Beinahe wäre damals der Tag des Entsetzens gekommen;/ denn das Untier begehrte Gewalt über Menschen und Götter. / Aber das scharfe Auge des Vaters bemerkte den Frevel.

HESIOD, Theogonie 836–838

„Vater“ Zeus gelingt es schließlich, Typhon in einem heftigen Kampf zu besiegen und in die Unterwelt, den Tártaros, zu werfen; töten kann er Typhon nicht, da dieser ebenso unsterblich ist wie Zeus selbst. Doch er kann dessen Unheil bringende Macht eindämmen, die sich fortan nur noch in Stürmen und Vulkanausbrüchen äußert.

Diese Passage aus der Theogonie ist charakteristisch für die Vorstellung der Griechen: Gaia, die Erde, bringt Gutes, aber immer wieder auch Böses hervor; eine Welt ohne „Böses“ gibt es nicht. Aufgabe des „Guten“ ist es, wachsam zu sein und das „Böse“ rechtzeitig einzugrenzen, damit kein größeres Unheil geschieht. Bezeichnenderweise kann der „Gute“ den „Bösen“ (respektive das in der Welt befindliche Böse) nicht völlig besiegen, denn beide sind unsterblich.

Nach Hesiod ist die Welt demnach ein ewiger Kriegsschauplatz zwischen dem „Guten“ und dem „Bösen“. Das „Gute“ – Gerechtigkeit und Ordnung – wird von den Olympischen Göttern vertreten, denen die Griechen so manche sympathisch menschlichen Züge andichteten. Ihnen gegenüber stehen schreckliche, oft monsterartige Wesen, die für alles Leid verantwortlich gemacht werden und deren Anblick allein schon furchterregend ist. Nicht nur in der göttlichen Sphäre wird Recht und Ordnung – man könnte auch sagen: die Zivilisation – bedroht, die griechische Mythologie kennt zahlreiche Ungeheuer, die als Verkörperung des Bösen die Sterblichen bedrängen und nur von Helden wie Herakles oder Theseus besiegt werden können: So befreit Herakles die Menschen unter anderem vom Löwen von Nemea und der vielköpfigen Schlange von Lerna.2

Daneben erzählten sich die Griechen auch von Völkern oder Stämmen, mit denen vor langer Zeit Götter und Menschen im Krieg lagen, den Kentauren beispielsweise: wilde, urwüchsige Gestalten, halb Mensch, halb Pferd, die in den Wäldern Thessaliens hausen sollten, rohes Fleisch aßen und wegen ihrer Lüsternheit und Trinksucht verrufen waren. Damit verkörperten sie gleichsam den Gegensatz zur Zivilisation.

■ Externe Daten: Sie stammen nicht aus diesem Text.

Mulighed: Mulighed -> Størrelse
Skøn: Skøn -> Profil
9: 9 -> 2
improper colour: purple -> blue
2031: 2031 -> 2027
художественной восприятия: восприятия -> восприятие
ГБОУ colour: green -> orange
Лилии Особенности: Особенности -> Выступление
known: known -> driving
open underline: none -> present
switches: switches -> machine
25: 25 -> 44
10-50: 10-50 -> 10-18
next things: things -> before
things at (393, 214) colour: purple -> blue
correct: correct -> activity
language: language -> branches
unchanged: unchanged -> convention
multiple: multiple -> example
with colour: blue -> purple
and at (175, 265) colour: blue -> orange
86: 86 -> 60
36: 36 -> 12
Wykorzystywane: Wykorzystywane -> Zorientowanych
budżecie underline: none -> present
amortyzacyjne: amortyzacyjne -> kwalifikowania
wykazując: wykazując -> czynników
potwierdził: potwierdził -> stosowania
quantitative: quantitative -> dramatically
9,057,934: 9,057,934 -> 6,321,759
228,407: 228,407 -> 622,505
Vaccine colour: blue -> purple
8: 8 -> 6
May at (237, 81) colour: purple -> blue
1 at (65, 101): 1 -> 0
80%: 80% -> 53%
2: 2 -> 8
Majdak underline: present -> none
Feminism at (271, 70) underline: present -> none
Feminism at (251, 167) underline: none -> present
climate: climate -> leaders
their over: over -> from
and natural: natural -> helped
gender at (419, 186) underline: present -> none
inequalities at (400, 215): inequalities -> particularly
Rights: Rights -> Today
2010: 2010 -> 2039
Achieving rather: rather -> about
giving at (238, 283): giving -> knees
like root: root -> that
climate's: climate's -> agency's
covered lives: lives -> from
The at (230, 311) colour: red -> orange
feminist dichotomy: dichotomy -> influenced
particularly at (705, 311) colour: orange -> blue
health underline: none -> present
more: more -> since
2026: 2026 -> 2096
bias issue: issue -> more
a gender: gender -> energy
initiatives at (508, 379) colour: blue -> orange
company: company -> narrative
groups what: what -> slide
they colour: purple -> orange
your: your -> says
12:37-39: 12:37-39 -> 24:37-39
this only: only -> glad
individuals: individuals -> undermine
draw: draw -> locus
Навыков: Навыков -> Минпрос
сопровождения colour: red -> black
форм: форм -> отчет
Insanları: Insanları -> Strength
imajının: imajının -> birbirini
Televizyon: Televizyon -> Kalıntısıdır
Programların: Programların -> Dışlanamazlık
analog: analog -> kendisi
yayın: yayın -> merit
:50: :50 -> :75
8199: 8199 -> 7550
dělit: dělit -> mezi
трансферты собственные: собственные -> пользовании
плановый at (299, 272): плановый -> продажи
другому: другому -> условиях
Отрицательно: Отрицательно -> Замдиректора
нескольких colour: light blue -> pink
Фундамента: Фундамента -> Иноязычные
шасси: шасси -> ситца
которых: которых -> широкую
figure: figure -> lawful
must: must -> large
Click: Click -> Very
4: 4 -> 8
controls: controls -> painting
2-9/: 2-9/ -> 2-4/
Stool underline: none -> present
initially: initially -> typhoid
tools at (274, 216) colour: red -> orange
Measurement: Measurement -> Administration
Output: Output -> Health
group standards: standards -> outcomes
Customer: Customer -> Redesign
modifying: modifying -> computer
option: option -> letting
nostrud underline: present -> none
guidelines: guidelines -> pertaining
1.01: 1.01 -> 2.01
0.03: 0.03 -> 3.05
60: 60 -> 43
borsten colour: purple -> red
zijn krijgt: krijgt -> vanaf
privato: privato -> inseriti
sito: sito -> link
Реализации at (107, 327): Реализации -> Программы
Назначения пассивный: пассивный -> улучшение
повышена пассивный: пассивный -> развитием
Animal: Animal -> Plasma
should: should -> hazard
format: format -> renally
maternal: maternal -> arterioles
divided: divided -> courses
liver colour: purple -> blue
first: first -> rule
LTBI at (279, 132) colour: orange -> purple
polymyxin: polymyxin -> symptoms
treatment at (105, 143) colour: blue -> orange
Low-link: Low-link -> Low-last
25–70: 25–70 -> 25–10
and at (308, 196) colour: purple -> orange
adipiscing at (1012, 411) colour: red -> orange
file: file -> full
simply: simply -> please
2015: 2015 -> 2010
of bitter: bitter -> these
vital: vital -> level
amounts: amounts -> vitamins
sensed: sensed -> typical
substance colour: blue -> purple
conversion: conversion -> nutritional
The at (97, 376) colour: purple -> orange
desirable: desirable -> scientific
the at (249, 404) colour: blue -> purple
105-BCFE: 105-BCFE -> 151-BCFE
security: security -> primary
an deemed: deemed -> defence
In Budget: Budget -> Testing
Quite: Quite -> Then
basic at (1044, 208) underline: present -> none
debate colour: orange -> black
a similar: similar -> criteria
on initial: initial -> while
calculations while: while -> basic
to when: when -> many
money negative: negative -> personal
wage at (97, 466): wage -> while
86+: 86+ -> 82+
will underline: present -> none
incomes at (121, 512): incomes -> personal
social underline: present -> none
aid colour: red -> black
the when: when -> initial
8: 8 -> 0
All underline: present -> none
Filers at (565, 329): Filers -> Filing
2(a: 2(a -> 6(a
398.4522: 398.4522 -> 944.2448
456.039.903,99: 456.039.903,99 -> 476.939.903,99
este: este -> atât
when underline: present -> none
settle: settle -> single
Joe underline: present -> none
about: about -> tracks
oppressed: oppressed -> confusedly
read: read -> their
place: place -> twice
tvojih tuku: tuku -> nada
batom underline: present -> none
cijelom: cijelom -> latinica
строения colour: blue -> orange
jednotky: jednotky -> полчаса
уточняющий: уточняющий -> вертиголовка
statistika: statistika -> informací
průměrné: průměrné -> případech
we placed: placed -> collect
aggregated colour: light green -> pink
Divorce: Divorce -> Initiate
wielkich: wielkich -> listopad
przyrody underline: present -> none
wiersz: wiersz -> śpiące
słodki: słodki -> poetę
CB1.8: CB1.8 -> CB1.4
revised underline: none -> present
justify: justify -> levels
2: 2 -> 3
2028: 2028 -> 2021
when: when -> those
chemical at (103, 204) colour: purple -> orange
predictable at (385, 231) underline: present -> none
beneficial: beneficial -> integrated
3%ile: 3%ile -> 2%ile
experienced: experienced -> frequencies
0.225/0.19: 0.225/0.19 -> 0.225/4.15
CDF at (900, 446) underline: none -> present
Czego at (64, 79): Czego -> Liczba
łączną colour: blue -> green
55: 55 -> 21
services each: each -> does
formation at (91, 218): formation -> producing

Auf der Hochzeit des Königs der Lapithen, Peiríthoos, hatten die Kentauren dem Wein allzu sehr zugesprochen und vergriffen sich an den Frauen der Lapithen, eine eklatante Verletzung des Gastrechts. Ein heftiger Kampf entbrannte, der schließlich vom Gott Apollon zugunsten der Lapithen entschieden wurde: Die Zivilisation siegt über ihre Feinde.3

Der Gegensatz zur Zivilisation konnte sich auch auf andere Weise ausdrücken: Die Griechen sahen in dem kriegerischen Frauenvolk der Amazonen geradezu eine verkehrte Welt, in der tapfere Frauen das Sagen hatten. In der Ilias, die den Krieg der Griechen gegen Troja zum Thema hat, beschreibt Homer4 die Amazonen bezeichnenderweise mit dem Adjektiv antiáneirai – im Deutschen gern mit „männergleich“ übersetzt. Doch das Wort antiáneirai beinhaltet mehr: Die Vorsilbe „anti-“ betont den Gegensatz zu der von Männern (griechisch anér) dominierten Zivilisation der Griechen.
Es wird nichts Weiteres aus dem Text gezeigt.